After a tumultuous start to the second quarter, stock market indices (^DJI, ^IXIC, ^GSPC) are seeing a solid day of green to kick off the trading week. Closing back above 5,000, the S&P 500 has snapped its six-day losing streak shared with the Nasdaq Composite.

Yahoo Finance Markets Reporter Josh Schafer details the biggest trends moving stocks ahead of earnings for Big Tech companies, including whether AI will be giving tech companies another big push this earnings season and everything on Tesla’s (TSLA) plate as the EV maker is set to report quarterly results on Tuesday, April 23.

For more expert insight and the latest market action, click here to watch this full episode of Market Domination Overtime.

This post was written by Luke Carberry Mogan.

Video Transcript

Josh, the S&P 500 snapping that six-day losing streak, where do you see things going now from here?

JOSH SCHAFER: Yeah, other Josh, the better Josh, Josh Lipton, I think, really hit the nail on the head, just talking about the market action and the fact that we actually stayed higher today. This is something that we’ve been watching over the past week as actually looking at something like a five-day chart, and you can see here we have been going up, and then you fall at the end of the day. Up, and then you fall at the end of the day.
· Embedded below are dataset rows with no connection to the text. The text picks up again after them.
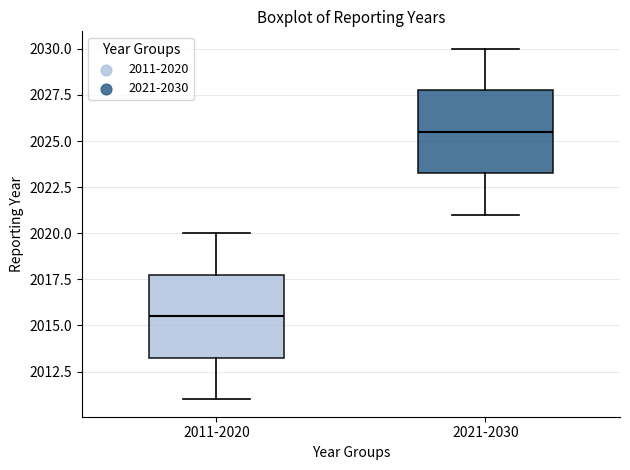

Reading left to right, transcribe this box plot: for each box, give where its median line is, the range the box spans, and where its two whiskers end, as read against the y-axis. The values are not printed on the chart, so give them approximately, as read against the axis.

2011-2020: median 2015.5, box 2013.5 to 2018.0, whiskers 2011.0 to 2020.0
2021-2030: median 2025.5, box 2023.5 to 2028.0, whiskers 2021.0 to 2030.0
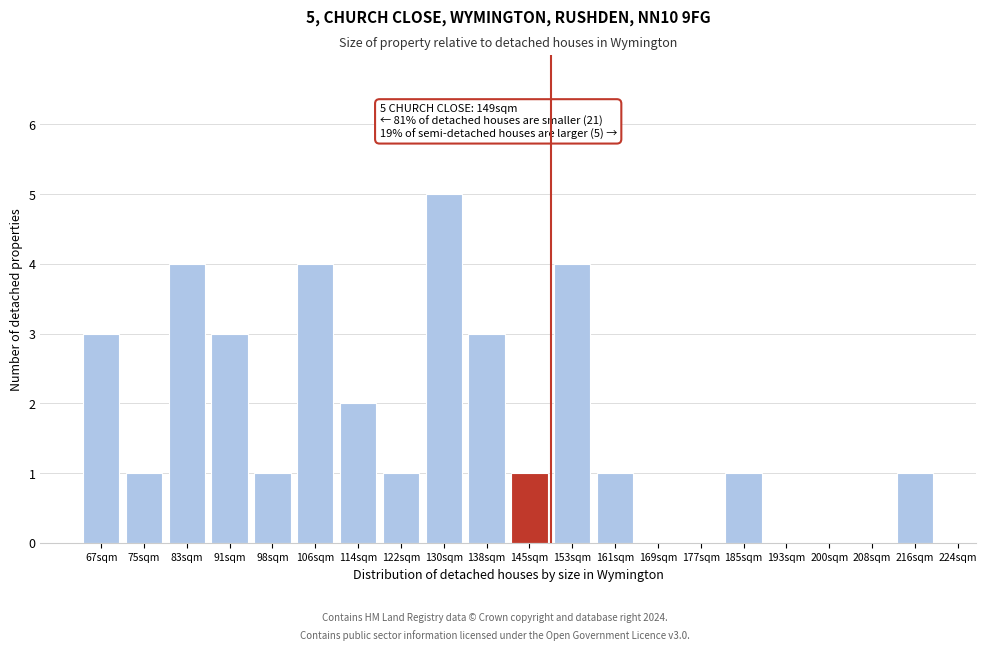

Reading left to right, what are all the values shown in this chart?

67sqm=3	75sqm=1	83sqm=4	91sqm=3	98sqm=1	106sqm=4	114sqm=2	122sqm=1	130sqm=5	138sqm=3	145sqm=1	153sqm=4	161sqm=1	169sqm=0	177sqm=0	185sqm=1	193sqm=0	200sqm=0	208sqm=0	216sqm=1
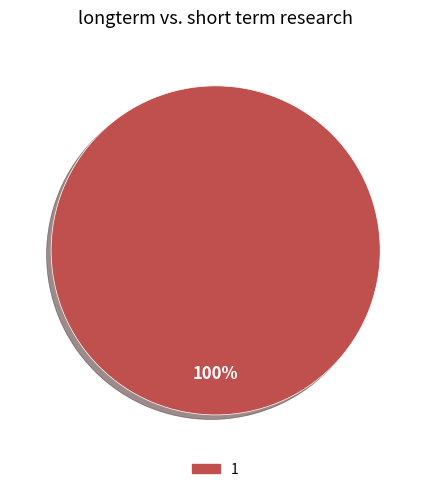

What percentage is the 1 slice, to the nearest percent?

100%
So I think just seeing a little bit of resilience in this market, knowing that essentially maybe we have some level of stability at the current levels that we’re at is probably a positive for investors,

I think, and then I think, guys, just thinking about where the action was today, it stuck out to me to see several sectors up. It’s not like we just saw a big tech rally, like, yes, NVIDIA, I’m looking at, was up over 4%. But when you look broadly across the S&P 500, I’m looking at the YFi Interactive right now, you have four sectors that were above– that outperform the S&P 500. Yes, you have tech. But you also have utilities. You have consumer staples, and you have financials.

So it’s a little bit of that story we’ve been talking about over the last two months now of some level of a broadening out, and maybe it not all being tech, and it’s interesting to me, I think, to see that that’s where buyers came back in here. It’s not just the big tech names that we talked a lot about on Friday when the NASDAQ fell, but people still wanting to get into the other trade outside of tech.

Yeah, what’s your sense of what big tech Josh? I mean, you think they can just report and beat, and that’s enough or no. They’re going to have to really give you a bullish guidance.

JOSH SCHAFER: Isn’t that what they always do?

I think that’s–

[INTERPOSING VOICES]

You got to pretend like they don’t, Josh. Otherwise, it doesn’t have any drama to it.

JOSH SCHAFER: That’s been the Zuck story for the last year, right? But I think it’ll be interesting, Josh, specifically. I’m curious what Microsoft says about AI, and how it’s contributing to revenue right now or in the next quarter or two. I know from covering the company’s earnings release in the past couple quarters, it’s been a little bit of OK. We’re bullish on AI overall. Investors are happy about where Microsoft is in the AI space. But is any of that money coming back into the company right now?

And thus far, the answer has been no. And I think it will be interesting to see if that can maybe sway sentiment because I do think that’s a large part of the story at the end of the week. It is, what do we learn about the AI narrative overall? Where we investing more in that? Is the investment more going to help a company like NVIDIA where they’re buying ships from? Is it going to help other companies outside of them? I think that’s the broad read through when it comes to that.

And expectations are so high. I mean, Netflix was a tech company. We saw a report last week, and they saw their stock fell because they didn’t beat and raise, and I think that was an expectation. So you wonder with some of these tech names, what could happen there? But you’re also watching Tesla.

JOSH SCHAFER: And their expectations are not high.

I mean, exactly.

JOSH SCHAFER: Expectations are not high at this point. And I think this will be an interesting one to watch for me going into it Tesla reports earnings after the bell on Tuesday because the expectations aren’t high. We’re finally at a place I think with Tesla where maybe the expectations are starting to become a little bit more realistic, and you wonder if Elon can say something on the call that actually reinvigorates some confidence in this company. It feels like we just haven’t had a positive headline on Tesla in a month.

You would want– I think, if you were a Tesla investor, you’d wait for the call, and you would hope Elon Musk would just give a lot more details about the smaller car on the way or what exactly is going to happen at this big robotaxi event over the summer. But whether you’re going to get that, I have no idea.

JOSH SCHAFER: Yeah, no, I mean, that’s how the stock has moved in the past, is a little bit on some of the pie in the sky ideas. The things that aren’t actually coming next quarter are going to contribute to earnings this year, but some great idea like a Cybertruck that might come five years after they actually announce it. And I think that little tidbit and maybe clarity on that low-cost car or just margins, and where we’re going to get with that margin story? Have we fully bottomed? Is that coming back? There’s a lot of questions going into the call, and it will be interesting to see in this environment for a stock that’s down over 40% this year. Is there more pain ahead or are we finally seeing or perhaps maybe enough coming out of that stock to rebound?